If you can distinguish an individual from others without disproportionate effort, the data is likely personal data. Anonymised data that cannot be re-linked is not personal data. Pseudonymised data still is, because re-identification remains possible with the key.
Special category and sensitive data
Special categories include racial or ethnic origin, political opinions, religious beliefs, trade union membership, genetic and biometric data for ID, health, sex life, and sexual orientation. These need stricter legal bases and extra care in DSAR/SAR responses and redaction. Criminal conviction data has separate safeguards under the GDPR.
Why this matters for redaction
When you disclose documents under a DSAR (also known as a SAR) or to a regulator, anything that identifies or could identify a third party is still their personal data. Redaction is not only about hiding "sensitive" words — it is about preventing identification of anyone other than the data subject where the law requires it.

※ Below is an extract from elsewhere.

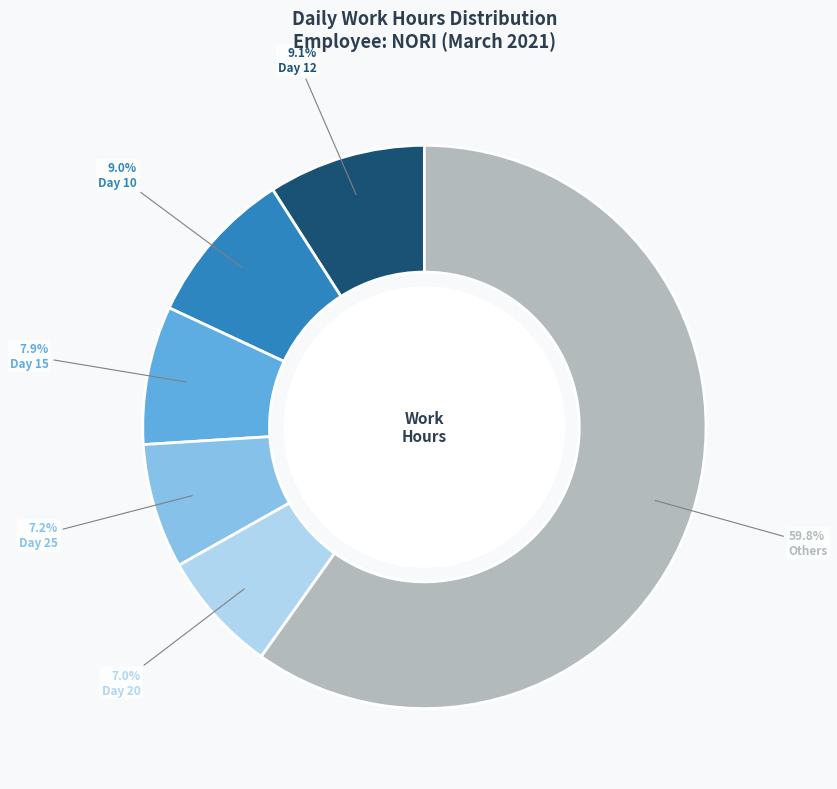

To the nearest percent, what is the difference between the largest and smallest slice percentages?

53%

Tools that detect names, addresses, national identifiers, dates of birth, and similar patterns help scale review, but human judgment remains essential for context (e.g. "my manager" vs a named individual).
PII vs personal data — terminology
"PII" is common in US frameworks (and in security teams). GDPR does not use the term PII. It uses personal data, which is often interpreted more broadly. When your policy says "remove PII," align that with your legal team's reading of personal data and special categories so redaction playbooks match regulatory expectations.
Frequently asked questions
Is PII the same as personal data under GDPR?
GDPR uses the term personal data, not PII. Personal data is often interpreted broadly: any information relating to an identified or identifiable person. Colloquial PII usually means direct identifiers, but GDPR can also cover indirect identifiers and online identifiers when someone can be singled out.
Are IP addresses personal data?
Often yes, when they can distinguish an individual — especially combined with other data the controller holds or can access. Treat IP addresses as personal data unless your DPO or counsel advises otherwise for a specific use case.
Is anonymised data still personal data?
Properly anonymised data that cannot be re-identified (even with extra effort) is not personal data under GDPR. Pseudonymised data still is personal data because re-identification remains possible with the key or additional information.